> _Document section_:
◇ ◇ ◇ ◇ ◇

# Here it Comes



## FORDV10 (Jan 17, 2004)

Here is the new starting in CT. 1-10-09


----------



## bluerage94 (Dec 24, 2004)

Still waiting on Long Island..... they said it would start by 1pm it's 4pm and we're still waiting.

They up'd the snowfall amount's to possibly 8"'s now they said possibly 1-3 before turning to rain...

Freakin' Weather guys....!!!!!!!!!!:realmad:


----------



## perfectplanting (Dec 17, 2008)

I am in Norwalk, CT it started here at 12:00 pm and we have about 11/2 on the ground where is the storm!!!!


----------



## paponte (Oct 28, 2003)

Another Belly Flop in the books.


----------



## metallihockey88 (Dec 12, 2008)

◇ ◇ ◇ ◇ ◇

> _Dataset_:

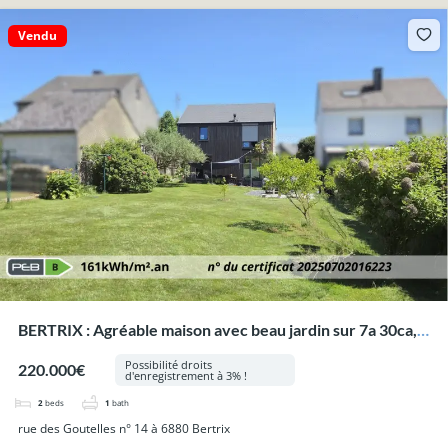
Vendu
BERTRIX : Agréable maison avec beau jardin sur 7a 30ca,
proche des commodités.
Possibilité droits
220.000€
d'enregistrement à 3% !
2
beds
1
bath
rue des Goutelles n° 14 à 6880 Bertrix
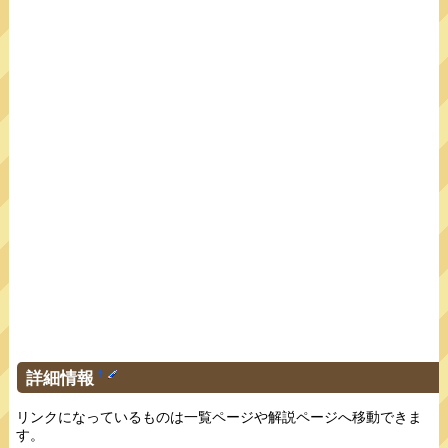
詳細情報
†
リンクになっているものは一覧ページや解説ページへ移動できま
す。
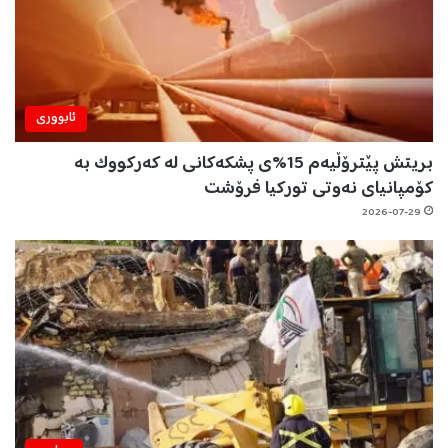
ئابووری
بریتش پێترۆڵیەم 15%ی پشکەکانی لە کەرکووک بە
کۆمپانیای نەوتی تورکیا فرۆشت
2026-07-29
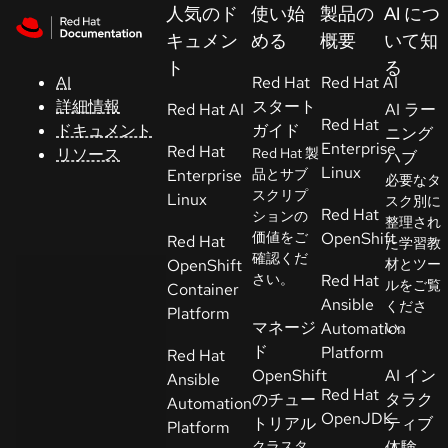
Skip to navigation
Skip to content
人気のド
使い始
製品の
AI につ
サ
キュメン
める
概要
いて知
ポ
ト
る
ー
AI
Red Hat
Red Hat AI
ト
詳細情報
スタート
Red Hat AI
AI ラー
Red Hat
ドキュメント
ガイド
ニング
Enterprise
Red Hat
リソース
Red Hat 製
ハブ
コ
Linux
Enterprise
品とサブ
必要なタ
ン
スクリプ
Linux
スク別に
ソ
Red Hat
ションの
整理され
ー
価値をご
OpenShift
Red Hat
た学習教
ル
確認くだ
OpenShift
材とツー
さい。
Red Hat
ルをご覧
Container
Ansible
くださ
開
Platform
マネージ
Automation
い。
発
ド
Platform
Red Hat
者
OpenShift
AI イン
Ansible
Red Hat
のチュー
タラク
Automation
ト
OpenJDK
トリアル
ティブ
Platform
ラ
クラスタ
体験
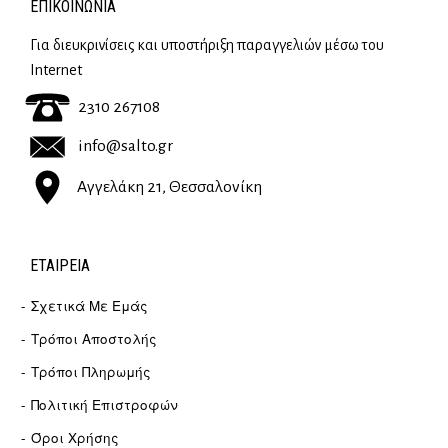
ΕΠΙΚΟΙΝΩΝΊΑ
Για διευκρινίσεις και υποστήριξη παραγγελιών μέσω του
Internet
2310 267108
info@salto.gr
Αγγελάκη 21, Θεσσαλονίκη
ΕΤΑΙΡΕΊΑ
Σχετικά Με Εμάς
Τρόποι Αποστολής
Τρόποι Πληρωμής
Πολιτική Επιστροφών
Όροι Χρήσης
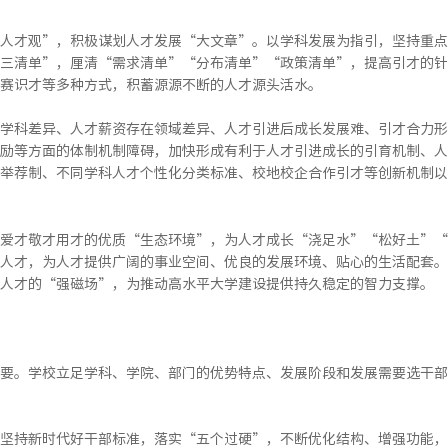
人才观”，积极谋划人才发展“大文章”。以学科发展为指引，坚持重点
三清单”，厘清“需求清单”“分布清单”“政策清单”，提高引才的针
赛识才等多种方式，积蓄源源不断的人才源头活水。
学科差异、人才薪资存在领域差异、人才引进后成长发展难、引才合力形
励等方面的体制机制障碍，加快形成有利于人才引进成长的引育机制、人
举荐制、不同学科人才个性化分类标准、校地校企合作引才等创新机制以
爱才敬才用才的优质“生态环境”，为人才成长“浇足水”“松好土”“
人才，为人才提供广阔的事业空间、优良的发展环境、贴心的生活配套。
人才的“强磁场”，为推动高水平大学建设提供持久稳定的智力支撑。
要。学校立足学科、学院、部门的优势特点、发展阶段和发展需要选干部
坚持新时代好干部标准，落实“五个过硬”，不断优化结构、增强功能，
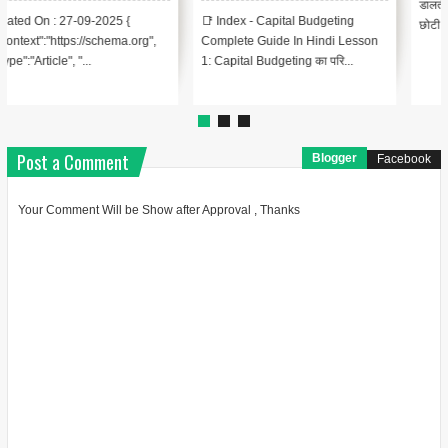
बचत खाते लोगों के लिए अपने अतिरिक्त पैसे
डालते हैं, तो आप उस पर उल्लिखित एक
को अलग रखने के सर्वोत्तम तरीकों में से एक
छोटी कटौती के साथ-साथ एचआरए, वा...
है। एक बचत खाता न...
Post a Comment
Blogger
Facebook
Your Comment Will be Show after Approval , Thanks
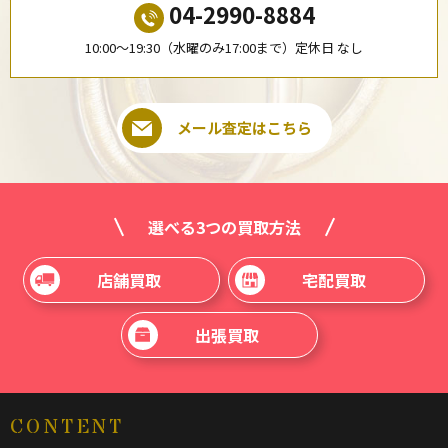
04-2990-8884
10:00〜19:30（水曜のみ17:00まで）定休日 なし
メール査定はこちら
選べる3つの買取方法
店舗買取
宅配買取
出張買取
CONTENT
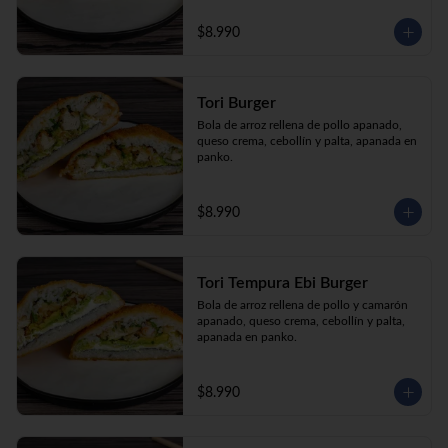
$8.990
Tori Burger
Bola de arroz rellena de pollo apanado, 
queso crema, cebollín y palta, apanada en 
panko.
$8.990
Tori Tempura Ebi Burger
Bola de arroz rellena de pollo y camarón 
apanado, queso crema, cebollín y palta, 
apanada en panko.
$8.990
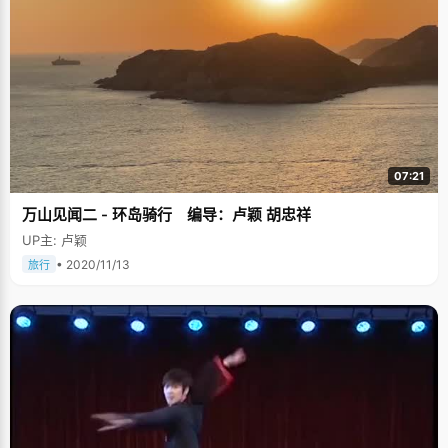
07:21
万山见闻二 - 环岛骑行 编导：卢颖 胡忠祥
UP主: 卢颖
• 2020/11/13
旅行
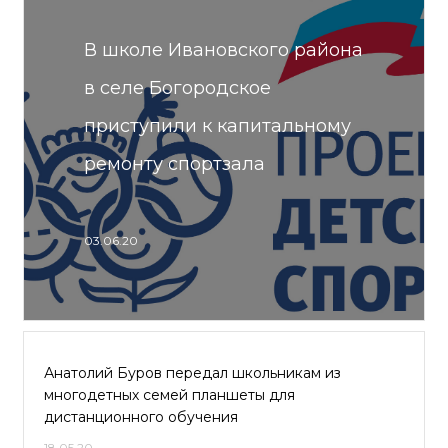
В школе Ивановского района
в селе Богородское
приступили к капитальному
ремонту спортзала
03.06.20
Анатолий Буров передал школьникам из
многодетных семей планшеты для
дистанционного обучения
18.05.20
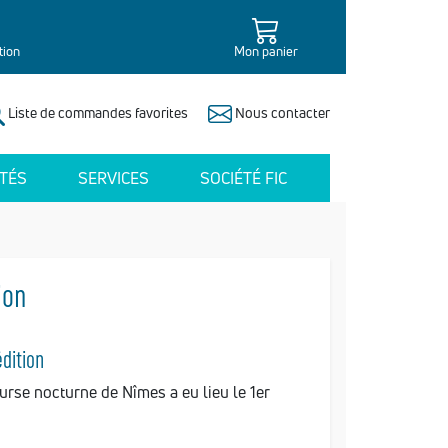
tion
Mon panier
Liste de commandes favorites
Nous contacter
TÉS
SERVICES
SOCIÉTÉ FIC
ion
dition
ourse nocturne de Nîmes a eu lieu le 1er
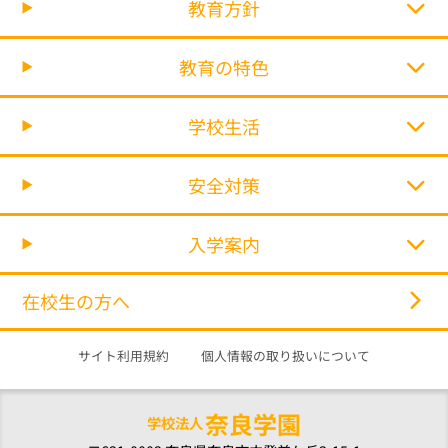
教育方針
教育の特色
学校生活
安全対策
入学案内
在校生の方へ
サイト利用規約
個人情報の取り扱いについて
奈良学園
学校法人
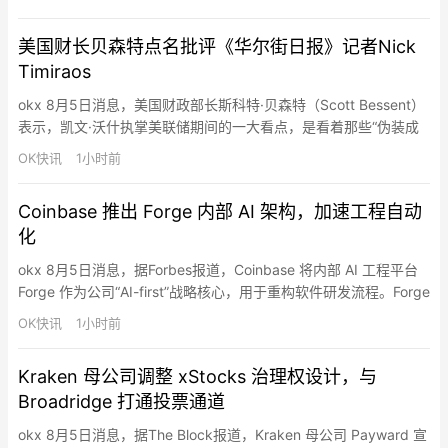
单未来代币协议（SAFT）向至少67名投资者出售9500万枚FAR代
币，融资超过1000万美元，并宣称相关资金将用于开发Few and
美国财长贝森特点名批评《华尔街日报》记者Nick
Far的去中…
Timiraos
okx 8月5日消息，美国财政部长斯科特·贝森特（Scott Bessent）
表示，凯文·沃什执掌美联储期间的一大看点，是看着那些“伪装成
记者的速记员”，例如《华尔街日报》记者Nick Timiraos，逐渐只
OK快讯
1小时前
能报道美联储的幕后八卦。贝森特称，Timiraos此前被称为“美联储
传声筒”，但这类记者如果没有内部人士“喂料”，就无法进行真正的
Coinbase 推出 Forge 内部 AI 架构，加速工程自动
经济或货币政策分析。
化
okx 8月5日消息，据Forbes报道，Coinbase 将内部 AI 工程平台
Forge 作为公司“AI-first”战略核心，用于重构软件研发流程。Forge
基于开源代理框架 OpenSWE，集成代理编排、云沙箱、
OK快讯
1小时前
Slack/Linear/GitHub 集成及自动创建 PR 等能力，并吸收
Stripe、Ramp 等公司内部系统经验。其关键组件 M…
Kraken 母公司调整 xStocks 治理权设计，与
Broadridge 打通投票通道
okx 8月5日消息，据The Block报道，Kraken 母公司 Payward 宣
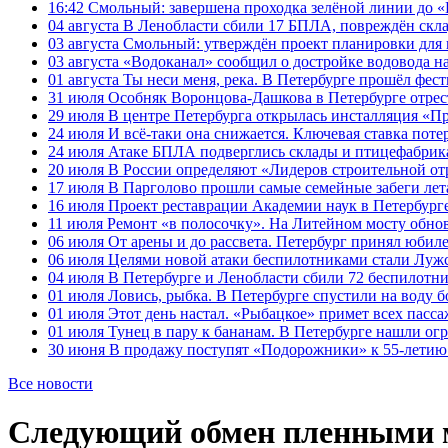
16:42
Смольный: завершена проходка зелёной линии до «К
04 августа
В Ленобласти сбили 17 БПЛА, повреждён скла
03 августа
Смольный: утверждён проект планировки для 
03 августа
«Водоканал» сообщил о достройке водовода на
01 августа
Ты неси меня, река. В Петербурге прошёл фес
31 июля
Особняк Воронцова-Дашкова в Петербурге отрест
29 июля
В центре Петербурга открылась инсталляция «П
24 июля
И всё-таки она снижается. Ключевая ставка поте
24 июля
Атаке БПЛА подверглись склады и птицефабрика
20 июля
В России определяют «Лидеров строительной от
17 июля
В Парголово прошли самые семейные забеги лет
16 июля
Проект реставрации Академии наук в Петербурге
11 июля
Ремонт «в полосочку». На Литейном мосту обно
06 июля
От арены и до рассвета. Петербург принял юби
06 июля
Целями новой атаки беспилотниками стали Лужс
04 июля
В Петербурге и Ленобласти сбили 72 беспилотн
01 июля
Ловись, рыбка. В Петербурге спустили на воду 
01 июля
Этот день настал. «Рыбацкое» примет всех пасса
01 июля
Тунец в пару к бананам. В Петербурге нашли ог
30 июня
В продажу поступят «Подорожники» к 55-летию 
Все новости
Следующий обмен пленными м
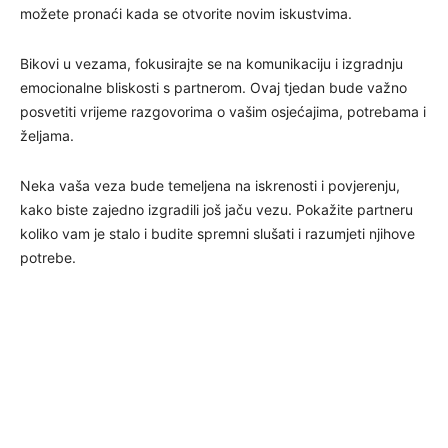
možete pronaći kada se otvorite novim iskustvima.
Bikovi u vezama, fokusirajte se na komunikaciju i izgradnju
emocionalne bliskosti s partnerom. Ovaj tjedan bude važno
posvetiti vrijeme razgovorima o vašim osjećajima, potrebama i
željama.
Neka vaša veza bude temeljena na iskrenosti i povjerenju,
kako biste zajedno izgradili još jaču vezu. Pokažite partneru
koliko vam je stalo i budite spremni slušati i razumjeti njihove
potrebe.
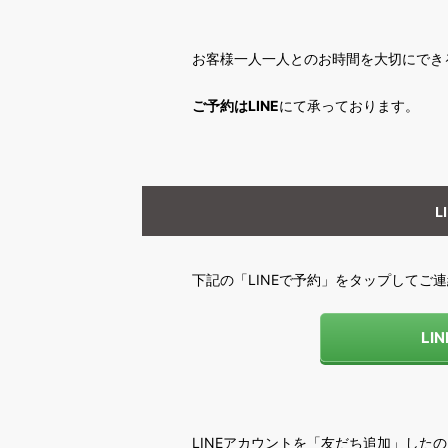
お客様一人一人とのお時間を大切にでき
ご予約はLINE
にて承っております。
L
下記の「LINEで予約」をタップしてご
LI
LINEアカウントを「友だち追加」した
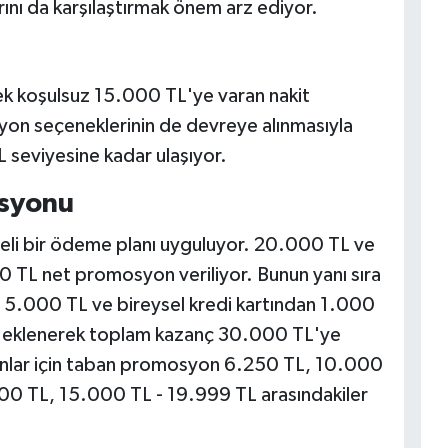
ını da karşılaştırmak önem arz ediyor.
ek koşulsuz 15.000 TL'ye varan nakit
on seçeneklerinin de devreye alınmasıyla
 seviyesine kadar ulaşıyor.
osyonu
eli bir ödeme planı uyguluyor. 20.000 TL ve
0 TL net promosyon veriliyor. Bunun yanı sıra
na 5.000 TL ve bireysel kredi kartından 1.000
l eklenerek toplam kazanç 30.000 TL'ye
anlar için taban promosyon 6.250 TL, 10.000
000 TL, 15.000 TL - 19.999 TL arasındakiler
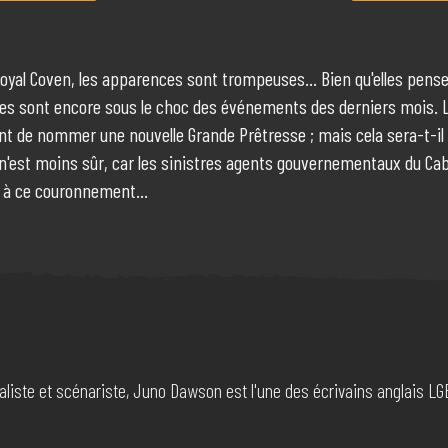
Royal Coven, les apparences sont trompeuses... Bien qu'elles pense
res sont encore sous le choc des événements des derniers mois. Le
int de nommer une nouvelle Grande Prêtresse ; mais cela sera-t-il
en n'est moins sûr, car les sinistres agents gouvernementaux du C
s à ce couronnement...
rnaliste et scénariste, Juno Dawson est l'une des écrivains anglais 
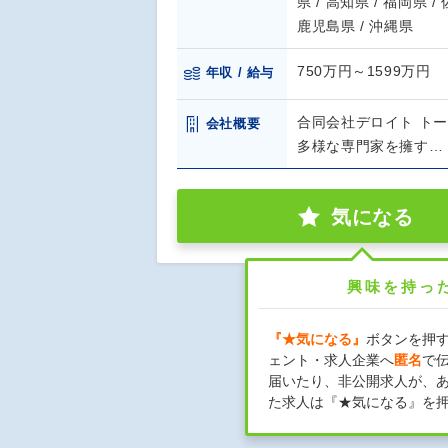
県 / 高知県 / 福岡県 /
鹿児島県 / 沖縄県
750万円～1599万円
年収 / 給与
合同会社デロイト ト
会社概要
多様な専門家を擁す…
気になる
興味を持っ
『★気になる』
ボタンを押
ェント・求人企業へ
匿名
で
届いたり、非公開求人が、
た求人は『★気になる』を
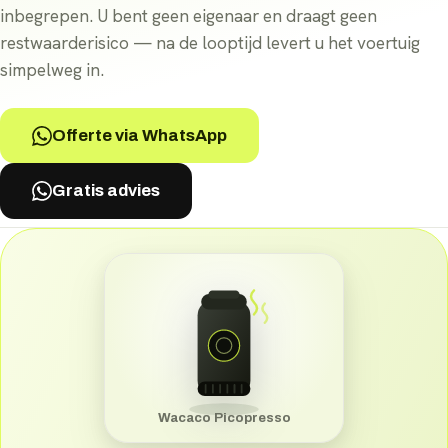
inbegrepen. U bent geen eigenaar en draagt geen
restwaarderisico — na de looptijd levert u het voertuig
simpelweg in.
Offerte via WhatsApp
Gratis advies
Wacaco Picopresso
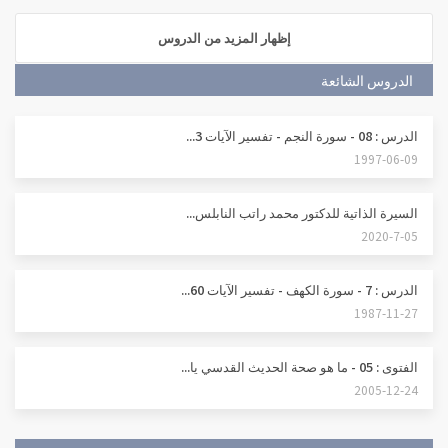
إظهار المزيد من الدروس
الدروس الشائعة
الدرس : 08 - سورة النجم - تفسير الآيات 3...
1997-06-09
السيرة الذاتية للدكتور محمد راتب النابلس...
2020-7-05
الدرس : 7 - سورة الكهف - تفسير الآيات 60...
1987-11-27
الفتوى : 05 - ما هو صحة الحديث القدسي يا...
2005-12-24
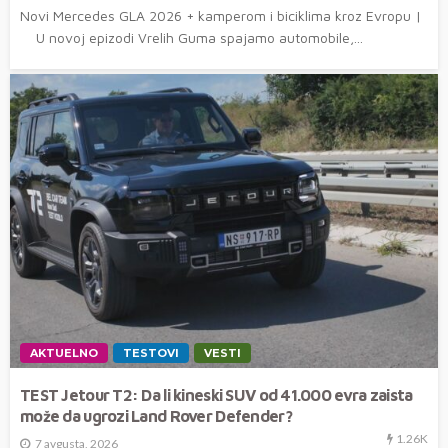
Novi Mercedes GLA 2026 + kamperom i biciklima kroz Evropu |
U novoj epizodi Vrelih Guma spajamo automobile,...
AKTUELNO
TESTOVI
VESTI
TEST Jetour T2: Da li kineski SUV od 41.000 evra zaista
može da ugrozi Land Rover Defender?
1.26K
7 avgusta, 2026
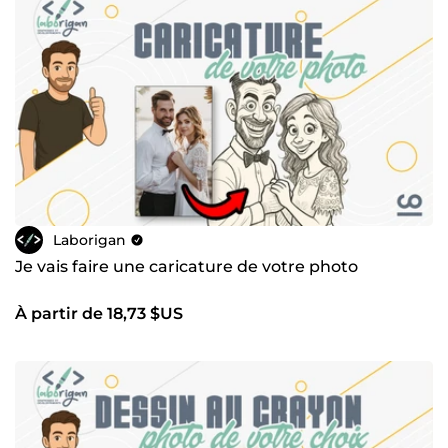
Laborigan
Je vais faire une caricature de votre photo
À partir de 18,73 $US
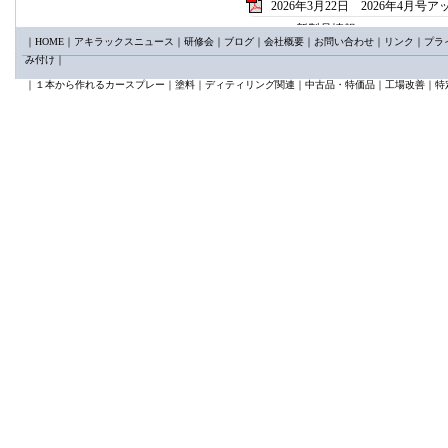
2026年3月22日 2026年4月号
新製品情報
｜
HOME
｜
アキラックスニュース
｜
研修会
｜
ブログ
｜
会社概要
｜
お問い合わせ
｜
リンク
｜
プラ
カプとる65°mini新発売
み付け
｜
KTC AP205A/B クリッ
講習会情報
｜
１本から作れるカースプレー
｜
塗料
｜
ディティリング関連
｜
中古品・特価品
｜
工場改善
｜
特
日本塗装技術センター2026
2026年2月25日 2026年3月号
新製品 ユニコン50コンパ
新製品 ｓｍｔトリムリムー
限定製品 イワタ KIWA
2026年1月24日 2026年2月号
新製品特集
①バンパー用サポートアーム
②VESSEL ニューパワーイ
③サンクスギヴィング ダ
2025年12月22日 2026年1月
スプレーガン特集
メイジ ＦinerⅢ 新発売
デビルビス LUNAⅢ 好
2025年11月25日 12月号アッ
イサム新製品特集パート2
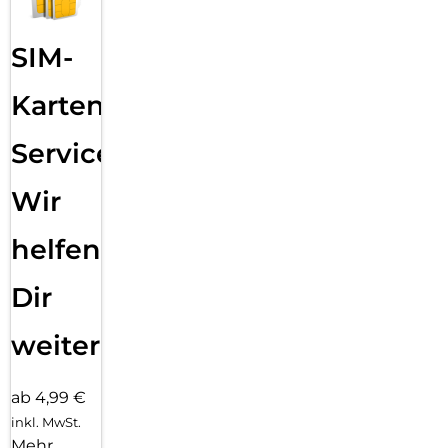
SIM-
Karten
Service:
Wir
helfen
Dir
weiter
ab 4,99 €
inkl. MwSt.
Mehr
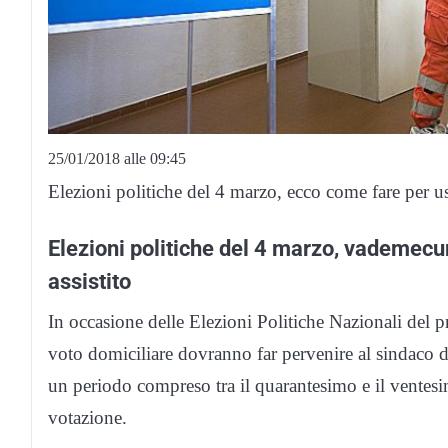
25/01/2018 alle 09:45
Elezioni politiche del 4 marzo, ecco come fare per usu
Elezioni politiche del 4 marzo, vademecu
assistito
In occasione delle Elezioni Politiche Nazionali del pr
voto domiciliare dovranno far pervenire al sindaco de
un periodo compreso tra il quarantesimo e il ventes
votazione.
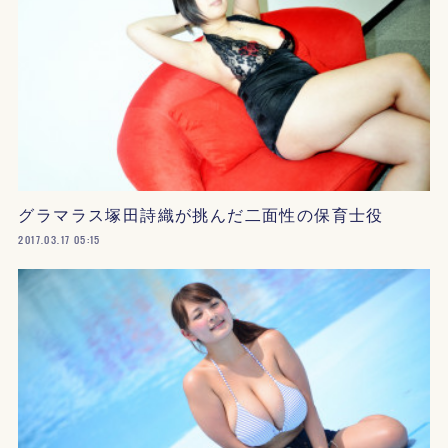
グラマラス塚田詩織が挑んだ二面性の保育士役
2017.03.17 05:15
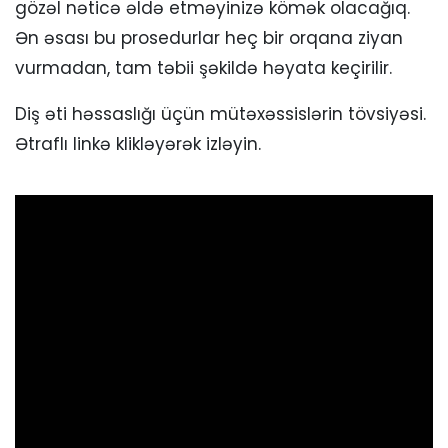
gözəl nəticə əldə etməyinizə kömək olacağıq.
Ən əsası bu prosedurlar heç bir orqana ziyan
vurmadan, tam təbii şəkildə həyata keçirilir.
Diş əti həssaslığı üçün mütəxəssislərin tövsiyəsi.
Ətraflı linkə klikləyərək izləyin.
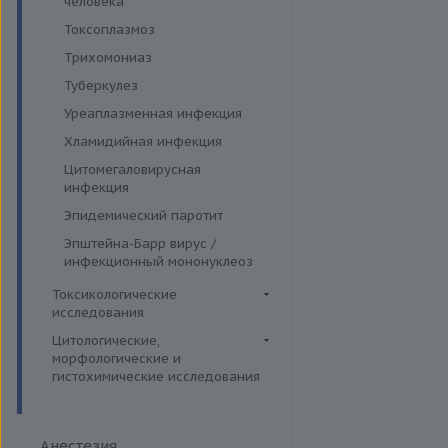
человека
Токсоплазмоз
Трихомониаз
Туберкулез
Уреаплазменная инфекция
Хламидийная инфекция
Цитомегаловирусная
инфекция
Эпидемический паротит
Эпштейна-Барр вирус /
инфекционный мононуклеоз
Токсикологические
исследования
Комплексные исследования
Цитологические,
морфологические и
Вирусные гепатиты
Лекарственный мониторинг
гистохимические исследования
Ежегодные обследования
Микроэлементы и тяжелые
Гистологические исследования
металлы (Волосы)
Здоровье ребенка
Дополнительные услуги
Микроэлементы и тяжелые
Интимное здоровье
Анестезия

◇ ◇ ◇ ◇ ◇

> _Task statement_:
Quote the "Here it Comes" forum thread in full, word for word. You won't need the listing for this.

> _Written solution_:
# Here it Comes



## FORDV10 (Jan 17, 2004)

Here is the new starting in CT. 1-10-09


----------



## bluerage94 (Dec 24, 2004)

Still waiting on Long Island..... they said it would start by 1pm it's 4pm and we're still waiting.

They up'd the snowfall amount's to possibly 8"'s now they said possibly 1-3 before turning to rain...

Freakin' Weather guys....!!!!!!!!!!:realmad:


----------



## perfectplanting (Dec 17, 2008)

I am in Norwalk, CT it started here at 12:00 pm and we have about 11/2 on the ground where is the storm!!!!


----------



## paponte (Oct 28, 2003)

Another Belly Flop in the books.


----------



## metallihockey88 (Dec 12, 2008)